Pop Culture

The Sean Penn cult won’t get much of a kick out of this review of a toadying biography of their hero. The reviewer is blessedly immune to Penn’s affectations, seeing clearly through Penn’s pretensions but acknowledging Penn’s real talent as an actor.

… [This] very long book reads like a celebrity roast, minus the roasting. It has a claustrophobically clubby vibe.

Penn wrote an incoherent, illegible (the typeface and font size making it appear greeked text), run-on “letter” to Bush published in the New York Times among other venues, protesting the Iraq war. It was equivalent to a schizophrenic wandering the streets muttering to himself. I think the ad cost him $100,000 — for the Times ad alone.
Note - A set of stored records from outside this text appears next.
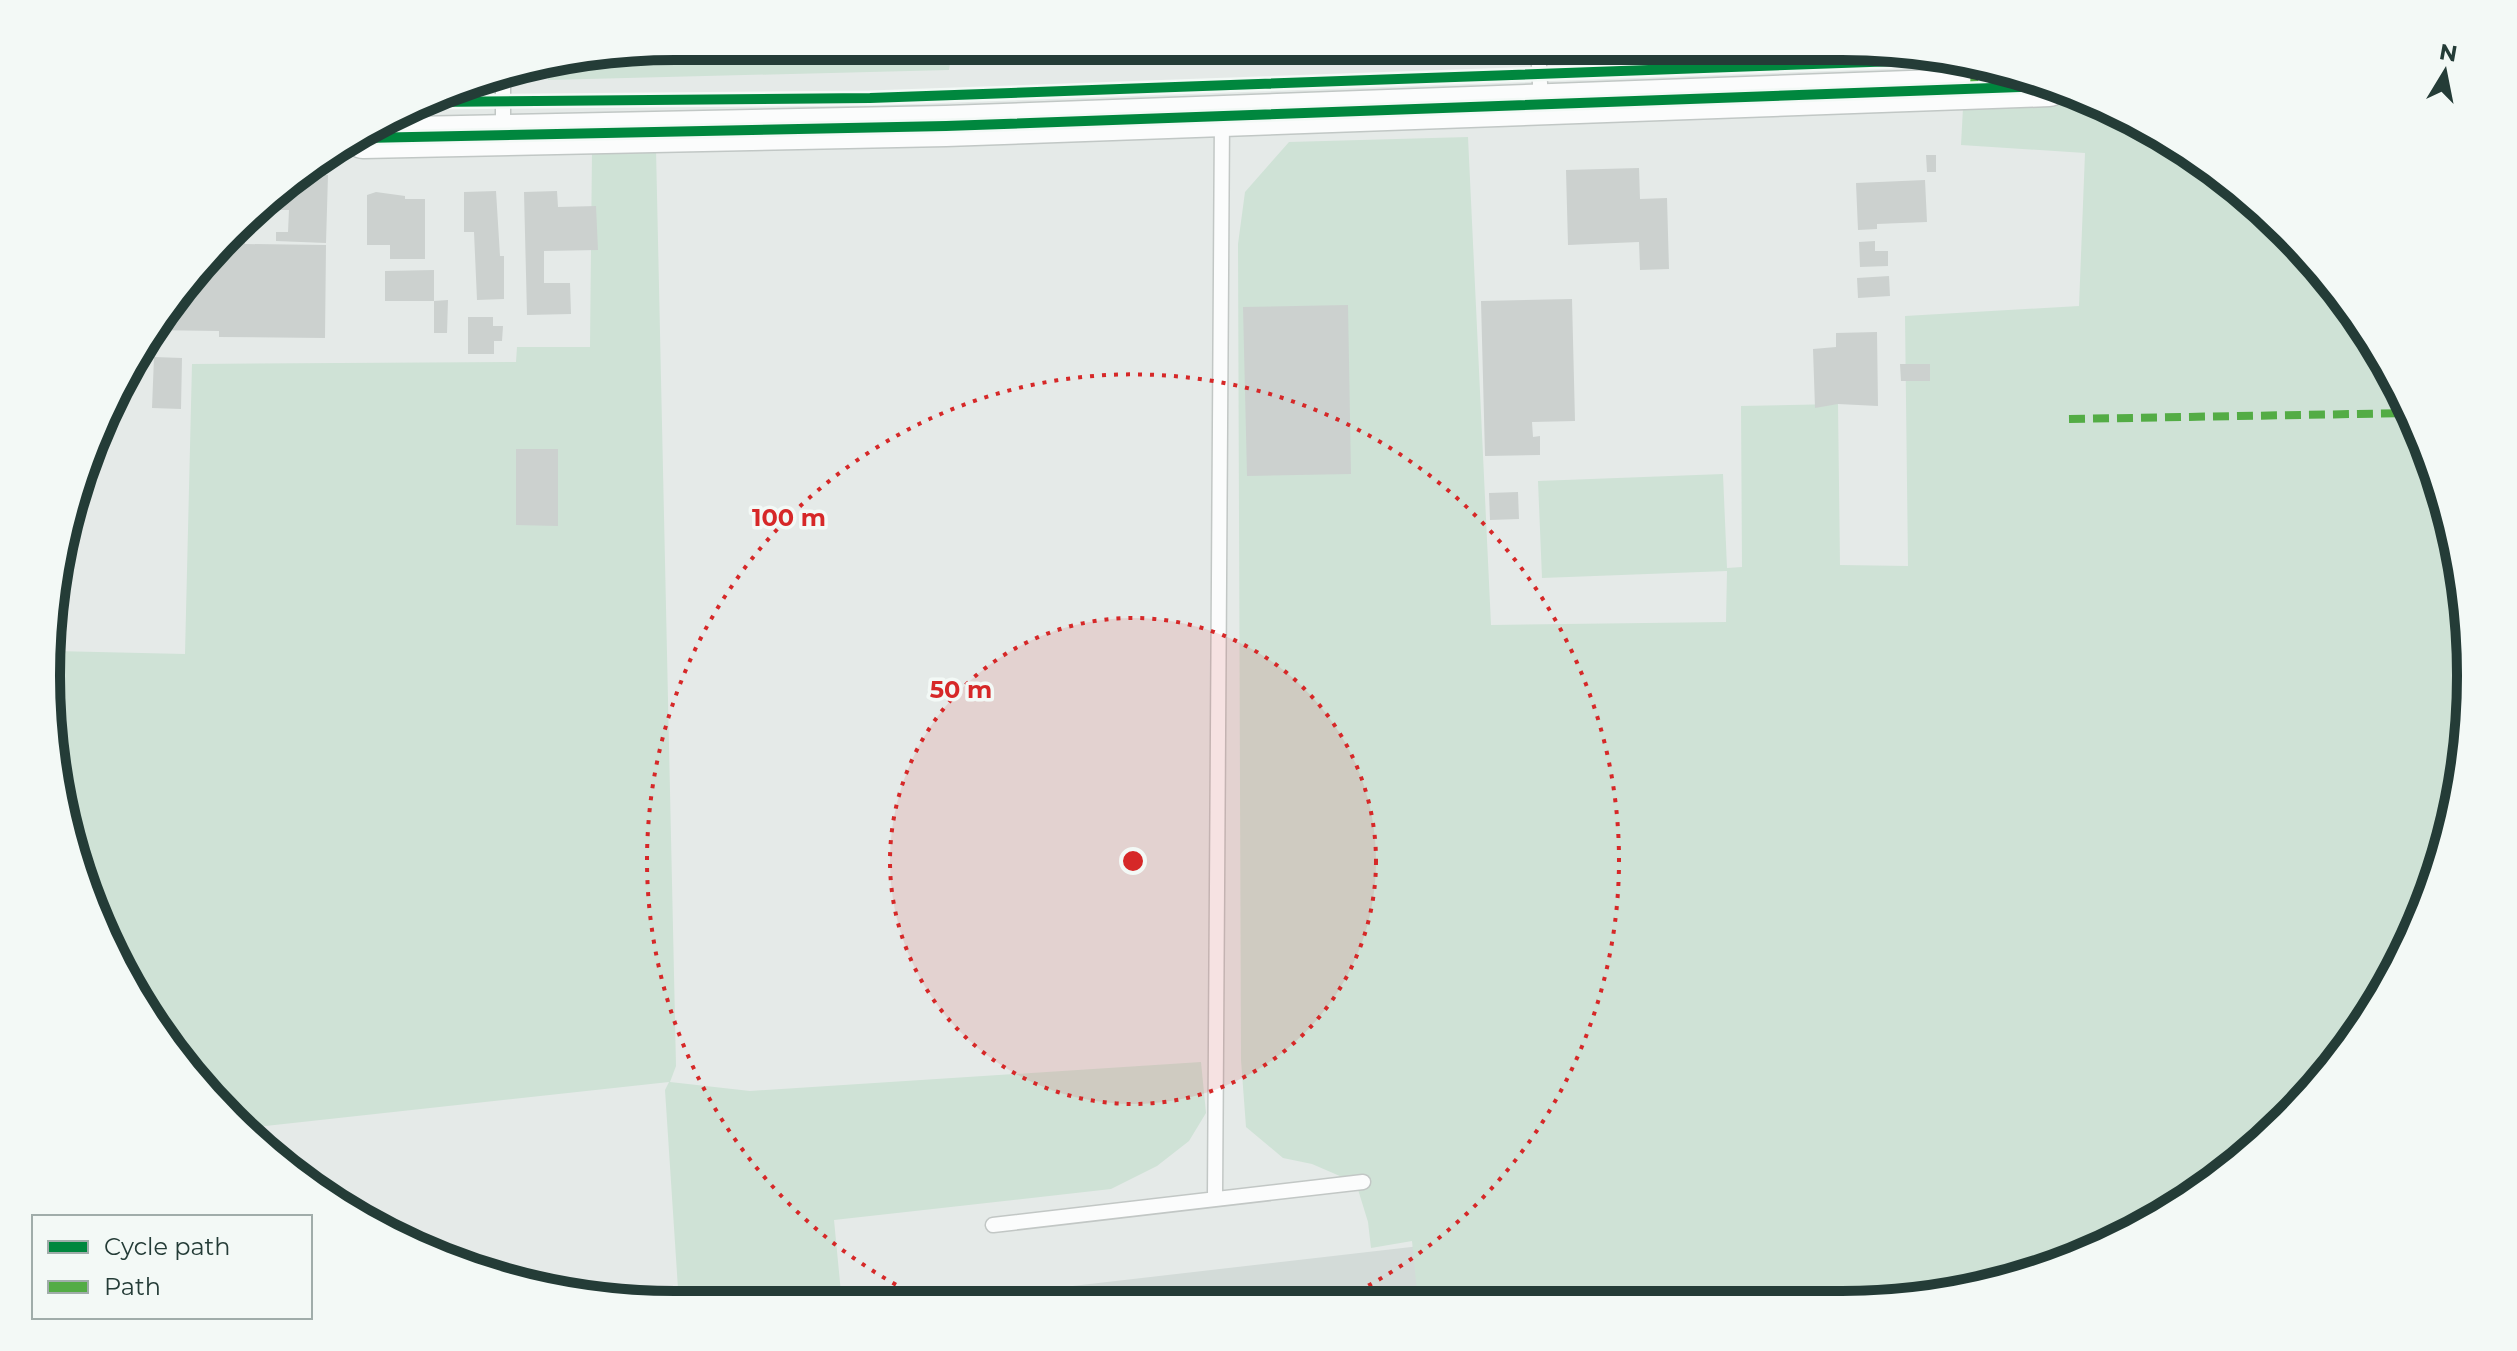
<svg xmlns="http://www.w3.org/2000/svg" width="2517" height="1351" viewBox="0 0 2517 1351" font-family="Montserrat,sans-serif">
<style>
.built{fill:#d3dbd8}
.green{fill:#cfe2d6}
.building{fill:#ccd1cf}
.lines{fill:none;stroke-linecap:round;stroke-linejoin:round}
.lane-casing{stroke:#c2c7c5;stroke-width:17}
.secondary-casing{stroke:#c1c7c5;stroke-width:43}
.lane{stroke:#fbfcfc;stroke-width:14}
.secondary{stroke:#fbfcfc;stroke-width:40}
.quiet{stroke:#53ac45;stroke-width:8;stroke-dasharray:16 8;stroke-linecap:butt}
.cycleway-casing{stroke:#f3f9f6;stroke-width:15}
.cycleway{stroke:#00873e;stroke-width:10}
.ring{fill:none;stroke:#d62828;stroke-width:4;stroke-dasharray:4 8}
.rim{fill:none;stroke:#243c37;stroke-width:10}
.centre{fill:#d62828;stroke:#f3f9f6;stroke-width:4}
.ring-label{font-size:24px;text-anchor:middle;font-weight:bold;fill:#d62828;stroke:#f3f9f6;stroke-width:7;stroke-linejoin:round;paint-order:stroke}
</style>
<rect width="100%" height="100%" fill="#e5eae8"/>
<!-- built -->
<path class="built" d="M1420,1246l7,55 -415,2 -1,-10z"/>
<!-- green -->
<path class="green" d="M676,46h277l-4,24 -401,10 1,-13z
M1284,47h161l-160,8z
M2082,100l74,30 100,72 85,90 65,105 43,115 21,122 -4,123 -28,120 -51,113 -73,101 -123,108 -147,72 -121,29 -505,1 -6,-60 -41,7 -3,-26 -12,-39 -44,-19 -29,-6 -37,-31 -5,-67 -3,-816 7,-52 44,-50 179,-5 23,488 235,-3 1,-51 -185,7 -4,-97 185,-7 4,94 15,-1 -1,-161 97,-2 2,161 68,1 -3,-250 174,-10 6,-153 -124,-8 2,-37z
M656,149l20,917 -6,16 80,9 451,-29 5,51 -17,28 -32,25 -46,23 -277,31 8,83 -163,1 -14,-214 4,-8 -422,46 -44,-37 -109,-174 -47,-200 7,-66 131,3 7,-290 324,-2 1,-15h73l2,-196z"/>
<!-- building -->
<path class="building" d="M1926,155h10v17h-9z
M1639,168l1,31 27,-1 2,71 -29,1 -1,-28 -71,3 -2,-75z
M297,174l31,1 -2,68 -50,-2v-9h12l1,-22h-28z
M1925,180l2,42 -50,2v5l-19,1 -2,-47z
M496,191l4,65h4v43l-27,1 -3,-68h-10v-40z
M557,191l1,16 38,-1 2,44 -54,1v32h26l1,31 -44,1 -3,-123z
M376,192l29,4v3h20v60h-35v-14h-23v-50z
M245,226v18l81,1 -1,93 -106,-1v-6l-69,-1z
M1875,241v10h13v15l-28,1 -1,-25z
M434,270v31h-49v-30z
M1889,276l1,20 -32,2 -1,-20z
M1572,299l3,122 -43,1 1,15 7,-1v19l-55,1 -4,-155z
M448,300l-1,33h-13v-32z
M1348,305l3,169 -104,2 -4,-169z
M468,317h25v9h10l-1,15h-8v13h-26z
M1877,332l1,74 -40,-2 -23,4 -2,-59 23,-2v-14z
M154,357l28,1 -1,51 -29,-1z
M1900,364h30v17h-29z
M516,449h42v77l-42,-1z
M1518,492l1,27 -29,1 -1,-27z"/>
<g class="lines">
<!-- lane casing -->
<g class="lane-casing">
<path id="lane" d="M1538,47l3,55
M503,75v57
M1215,1197l7,-1079
M993,1225l370,-43"/>
</g>
<!-- secondary casing -->
<g class="secondary-casing">
<path id="secondary" d="M363,138l583,-12 1103,-40"/>
</g>
<!-- lane -->
<use href="#lane" class="lane"/>
<!-- secondary -->
<use href="#secondary" class="secondary"/>
<!-- quiet -->
<path class="quiet" d="M1974,89l1,-26
M2069,419l343,-6"/>
<!-- cycleway casing -->
<g class="cycleway-casing">
<path id="cycleway" d="M430,102l440,-4 1084,-39
M363,138l583,-12 1103,-40"/>
</g>
<!-- cycleway -->
<use href="#cycleway" class="cycleway"/>
</g>
<!-- distance rings -->
<circle cx="1133" cy="861" r="243" fill="#d62828" fill-opacity=".12"/>
<g class="ring">
<circle cx="1133" cy="861" r="243"/>
<path d="M928 1301A486 486 0 1 1 1338 1301"/>
</g>
<!-- crop -->
<path d="M0 0H2517V1351H0ZM675 60H1842A615 615 0 0 1 2457 675V676A615 615 0 0 1 1842 1291H675A615 615 0 0 1 60 676V675A615 615 0 0 1 675 60Z" fill="#f3f9f6" fill-rule="evenodd"/>
<path class="rim" d="M675 60H1842A615 615 0 0 1 2457 675V676A615 615 0 0 1 1842 1291H675A615 615 0 0 1 60 676V675A615 615 0 0 1 675 60Z"/>
<circle cx="1133" cy="861" r="12" class="centre"/>
<g class="ring-label">
<text x="789" y="526">100 m</text>
<text x="961" y="698">50 m</text>
</g>
<!-- legend -->
<rect x="32" y="1215" width="280" height="104" fill="#f3f9f6" stroke="#a0adaa" stroke-width="2"/>
<rect x="48" y="1241" width="40" height="12" fill="#00873e" stroke="#a0adaa" stroke-width="2"/>
<text x="104" y="1255" font-size="24" fill="#243c37">Cycle path</text>
<rect x="48" y="1281" width="40" height="12" fill="#53ac45" stroke="#a0adaa" stroke-width="2"/>
<text x="104" y="1295" font-size="24" fill="#243c37">Path</text>
<!-- north arrow -->
<g transform="translate(2445 72) rotate(10)" stroke="#f3f9f6" stroke-width="6" paint-order="stroke">
<path d="M0-6L14 30L0 20L-14 30Z" fill="#243c37"/>
<text y="-12" font-size="22" font-weight="bold" text-anchor="middle" fill="#243c37">N</text>
</g>
</svg>
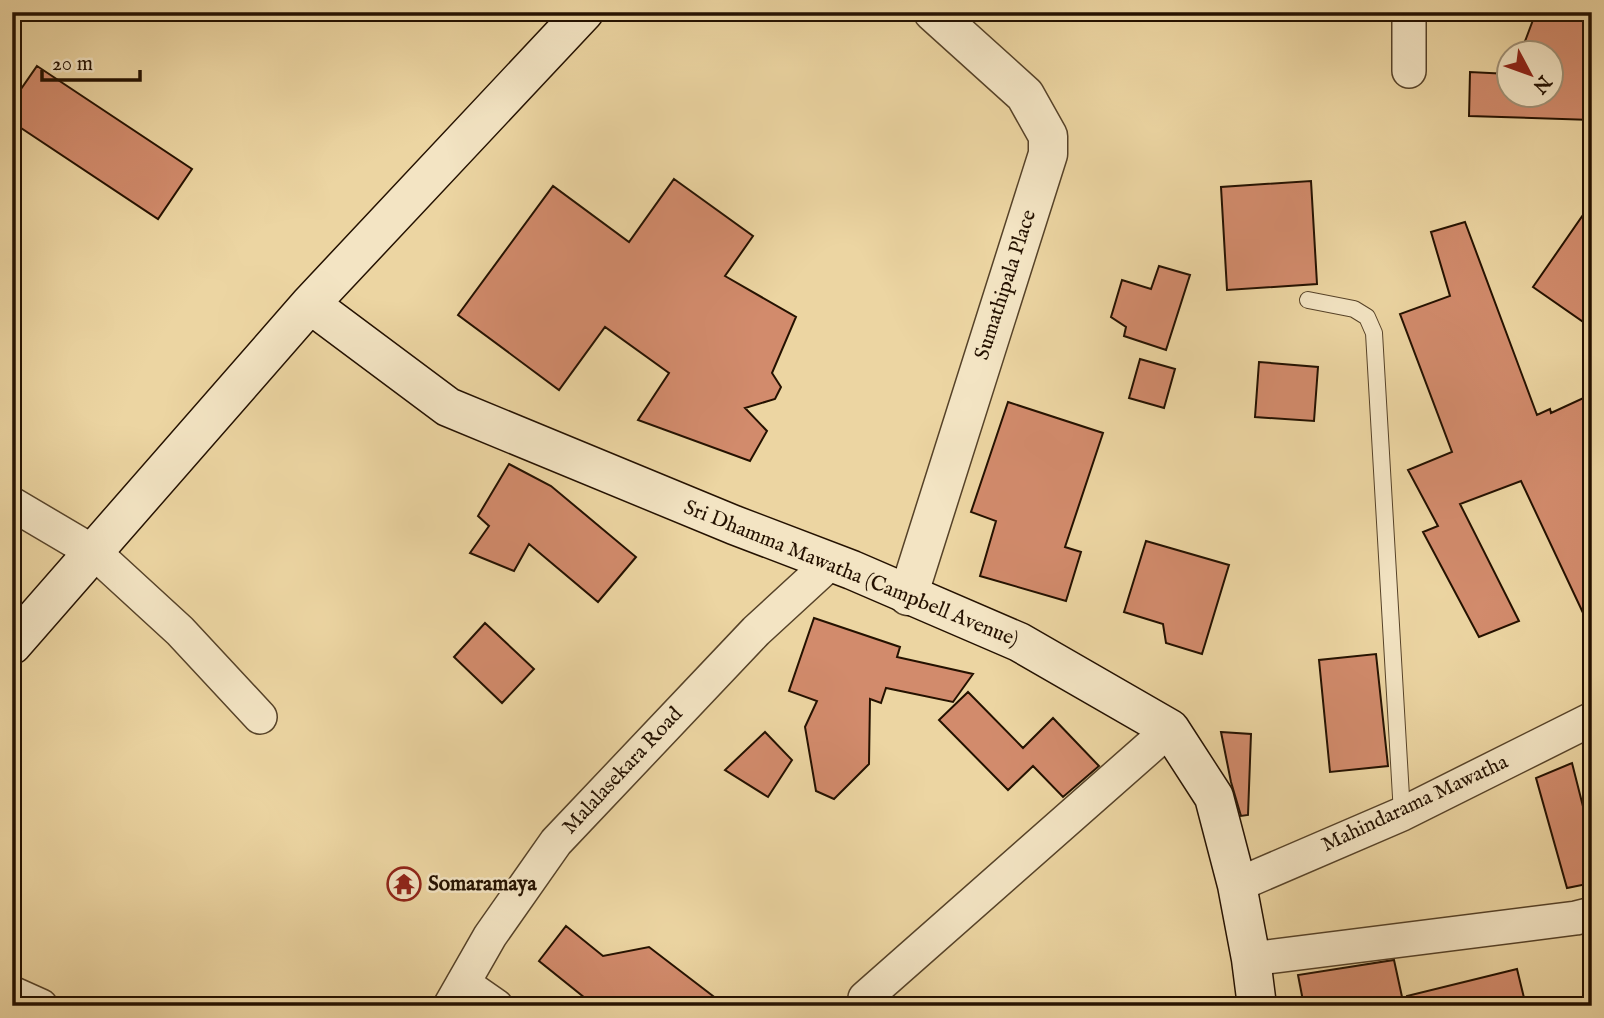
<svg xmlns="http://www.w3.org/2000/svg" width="1604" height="1018" viewBox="0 0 1604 1018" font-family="'IM FELL English',serif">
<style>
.building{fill:#d28b6c;stroke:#241100;stroke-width:2}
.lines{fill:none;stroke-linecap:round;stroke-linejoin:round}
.service-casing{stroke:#564228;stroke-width:18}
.minor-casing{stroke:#564228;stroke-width:36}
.tertiary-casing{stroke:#564228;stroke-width:41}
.secondary-casing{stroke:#241100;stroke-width:41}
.service{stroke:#f3e4c3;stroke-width:16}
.minor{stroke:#f3e4c3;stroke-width:33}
.tertiary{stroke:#f3e4c3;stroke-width:38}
.secondary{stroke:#f3e4c3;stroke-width:38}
.labels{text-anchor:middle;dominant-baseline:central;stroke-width:5;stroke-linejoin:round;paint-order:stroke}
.street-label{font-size:21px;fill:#241100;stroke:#f3e4c3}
.poi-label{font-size:21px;font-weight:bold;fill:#241100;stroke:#f3e4c3;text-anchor:start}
</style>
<rect width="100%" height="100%" fill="#ecd5a2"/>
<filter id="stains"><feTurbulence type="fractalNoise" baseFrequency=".00286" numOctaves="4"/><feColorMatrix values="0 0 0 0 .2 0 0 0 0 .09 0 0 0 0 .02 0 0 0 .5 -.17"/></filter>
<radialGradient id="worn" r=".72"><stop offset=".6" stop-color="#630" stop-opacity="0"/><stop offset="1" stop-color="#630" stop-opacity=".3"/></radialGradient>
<path class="building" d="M1536,12H1592V120L1469,116L1470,72L1509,74V94H1551V52H1521Z
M37,66L192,169L158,219L12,122V102Z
M674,179L753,236L725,276L796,317L772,373L781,387L775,399L745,408L767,431L750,461L638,420L669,373L605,327L559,390L458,315L553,186L629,242Z
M1311,181L1317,284L1227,290L1221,187Z
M1592,202V328L1533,287Z
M1465,222L1537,415L1550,409L1551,413L1592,394V632L1521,481L1460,504L1519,621L1479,637L1423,532L1438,526L1408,470L1452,452L1400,314L1450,296L1431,232Z
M1159,266L1190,275L1166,350L1124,336L1126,327L1111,317L1122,280L1151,289Z
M1140,359L1175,369L1164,408L1129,398Z
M1259,362L1318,367L1314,421L1255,417Z
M1008,402L1103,433L1065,547L1081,552L1066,601L980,576L996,521L971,512Z
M509,464L551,486L636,557L598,602L529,544L514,571L470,553L489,526L478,516Z
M1146,541L1229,565L1202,654L1166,643L1163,624L1124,612Z
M814,618L900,647L897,657L973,674L953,702L886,688L881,703L870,699L869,764L834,799L816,791L805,727L817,701L789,691Z
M485,623L534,669L502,703L454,657Z
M1376,654L1388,766L1330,772L1319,660Z
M968,692L1023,748L1053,718L1099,766L1063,797L1033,766L1008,790L939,720Z
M765,732L792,760L768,797L725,770Z
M1221,732L1251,734L1248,815L1241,816L1231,782Z
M1572,763L1592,842V883L1567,888L1536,778Z
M566,926L603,956L649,947L726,1006H595L539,961Z
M1394,960L1404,1006H1304L1298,975Z
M1517,969L1526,1006H1408L1407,996Z"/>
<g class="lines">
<defs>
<path id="service" d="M1308,300L1354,309L1367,317L1374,333L1402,814"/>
<path id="minor" d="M1409,12V71
M12,504L95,553L180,631L260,717
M1237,885L1402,814L1592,719
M1251,959L1576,918L1592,914
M463,983L496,1006
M12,993L41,1006
M865,998L1170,729
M450,1006L490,936L556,842L756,631L830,563"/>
<path id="tertiary" d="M908,596L1048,154V136L1025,95L933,12"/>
<path id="secondary" d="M310,304L448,407L734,525L852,570L1019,642L1170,729L1214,797L1237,885L1251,959L1257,1006
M12,645L310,304L584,12"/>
</defs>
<use href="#service" class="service-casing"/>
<use href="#minor" class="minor-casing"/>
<use href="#tertiary" class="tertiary-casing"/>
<use href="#secondary" class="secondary-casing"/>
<use href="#service" class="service"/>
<use href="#minor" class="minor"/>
<use href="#tertiary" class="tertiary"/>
<use href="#secondary" class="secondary"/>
</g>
<defs>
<symbol id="temple-ring" viewBox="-11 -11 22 22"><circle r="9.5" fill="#f3e4c3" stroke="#8f2418" stroke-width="1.5"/><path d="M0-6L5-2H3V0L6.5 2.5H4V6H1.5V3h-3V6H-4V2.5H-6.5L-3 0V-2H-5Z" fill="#8f2418"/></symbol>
</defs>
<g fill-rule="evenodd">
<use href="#temple-ring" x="385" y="865" width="38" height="38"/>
</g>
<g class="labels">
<g class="street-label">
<text transform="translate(1006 285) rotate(-72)">Sumathipala Place</text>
<text transform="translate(851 574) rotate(22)">Sri Dhamma Mawatha (Campbell Avenue)</text>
<text transform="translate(623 771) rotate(-47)">Malalasekara Road</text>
<text transform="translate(1415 804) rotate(-25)">Mahindarama Mawatha</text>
</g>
<g class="poi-label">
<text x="428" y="884">Somaramaya</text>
</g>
</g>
<rect width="1604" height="1018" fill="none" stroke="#ecd5a2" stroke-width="42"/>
<rect x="14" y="14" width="1576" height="990" fill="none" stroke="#241100" stroke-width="3.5"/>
<rect x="21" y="21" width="1562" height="976" fill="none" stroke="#241100" stroke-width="2"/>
<g transform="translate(1530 74) rotate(131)"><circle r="33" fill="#f3e4c3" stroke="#a09075" stroke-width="2"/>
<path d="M0-5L12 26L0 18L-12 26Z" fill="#8f2418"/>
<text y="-10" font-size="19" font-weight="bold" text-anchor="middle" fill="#241100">N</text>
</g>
<path d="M42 70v10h98v-10" fill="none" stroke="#241100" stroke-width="3.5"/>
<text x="52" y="70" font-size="21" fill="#241100" stroke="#f3e4c3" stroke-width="5" paint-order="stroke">20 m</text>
<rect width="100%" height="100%" filter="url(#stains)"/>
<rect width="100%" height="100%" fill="url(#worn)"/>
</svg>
Penn gets no accurate feedback about himself — none of Penn’s sycophants mentioned to him that the piece was unreadable and incoherent (giving the sycophants a credit they may not be due); none of them mentioned the bloated self-indulgence of the “statement” — it speaks reams about Penn as an individual. It’s no mistake that the French, who love Woody Allen because Allen’s nebbishy Jewish portrayals feeds endemic French anti-Semitism, and love Jerry Lewis because he confirms their view of Americans as crude jerks, and love Michael Moore because he, as well, confirms their toneless anti-Americanism, also love Sean Penn with his signature confused thought processes and tiresome shy-boy grandiosity. Penn is so like them.

The reviewer points to this observation:

…As his former girlfriend Elizabeth McGovern notes, in the single most trenchant comment in the book, ”Sean is brilliant, brilliant, at being the kind of reluctant celebrity.”